Forgiveness and Deliverance

There is an important misapprehension in the words of the messengers of the Gospel in the New Testament. It is wrongly thought that they threaten us with punishment because of sins we have committed, whereas in reality their message is of forgiveness, not of vengeance — of deliverance, not of evil to come.

No man shall be condemned for any or all of his sins that are past. He needs not dread remaining unforgiven even for the worst of them. The sin he dwells in, the sin he will not come out of — that is the sole ruin of a man. His present, his live, sins — those pervading his thoughts and ruling his conduct, the sins he keeps doing and will not give up, the sins he is called to abandon and clings to — these are they for which he is even at this moment condemned. “This is the condemnation, that light is come into the world, and men loved darkness rather than light, because their deeds were evil.”

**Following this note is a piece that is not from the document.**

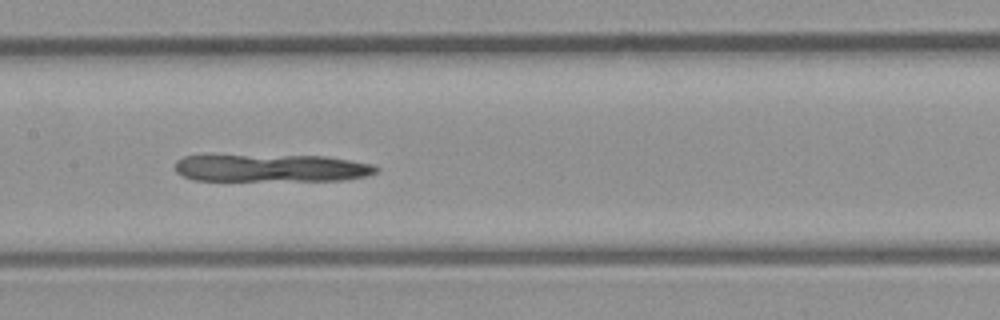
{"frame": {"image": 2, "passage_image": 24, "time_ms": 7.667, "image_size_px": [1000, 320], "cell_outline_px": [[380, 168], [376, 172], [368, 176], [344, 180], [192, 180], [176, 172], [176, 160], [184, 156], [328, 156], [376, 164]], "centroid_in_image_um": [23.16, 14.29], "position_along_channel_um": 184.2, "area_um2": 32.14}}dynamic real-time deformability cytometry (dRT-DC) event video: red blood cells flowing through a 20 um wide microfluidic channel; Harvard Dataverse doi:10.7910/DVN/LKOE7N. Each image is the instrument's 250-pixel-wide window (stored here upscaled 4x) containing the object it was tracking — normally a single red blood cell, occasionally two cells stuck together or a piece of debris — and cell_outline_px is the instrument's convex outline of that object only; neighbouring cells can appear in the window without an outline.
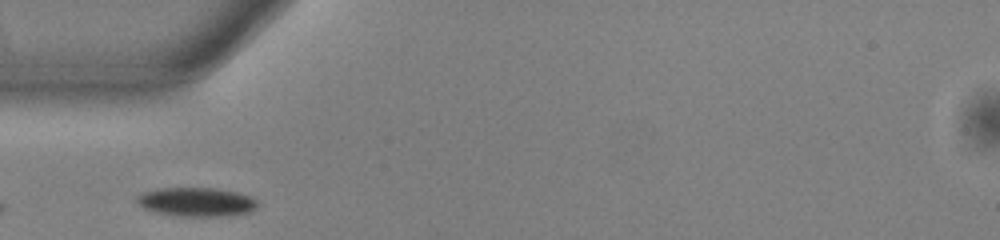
{"species": "common noctule bat (a hibernating species)", "species_latin": "Nyctalus noctula", "temperature_condition": "warm", "stored_images_in_passage": 22, "camera_frame_rate_fps": 3000, "um_per_image_px": 0.085, "animal": {"sex": "male", "body_mass_g": 13.0, "forearm_length_mm": 53.1}, "frame": {"image": 1, "passage_image": 1, "time_ms": 0.0, "image_size_px": [1000, 240], "cell_outline_px": [[256, 208], [248, 212], [232, 216], [180, 216], [156, 212], [144, 208], [136, 204], [136, 196], [144, 192], [160, 188], [212, 188], [236, 192], [248, 196], [256, 200]], "centroid_in_image_um": [16.66, 17.17], "position_along_channel_um": 68.3, "area_um2": 20.23}}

It is the indwelling badness, ready to produce bad actions — the indwelling sin which leads to sins — that we need to be delivered from. Against this sin, if a man will not strive, he is left to commit evil and reap the consequences. To be saved from these consequences would be no deliverance; it would be an immediate, ever deepening damnation. Jesus came to deliver us, not rescue us from needful consequences. It is the sin in our being — no essential part of it, thank God! — the miserable fact that we as a very child of God do not care for our Father and will not obey him, causing us to desire wrongly and act wrongly — this is what he came to deliver us from, not the things we have done, but the possibility of doing such things any more.

— George MacDonald, Hope of the Gospel, “Salvation from Sin,” quoted in Discovering the Character of God, edited by Michael Phillips, p. 40-41.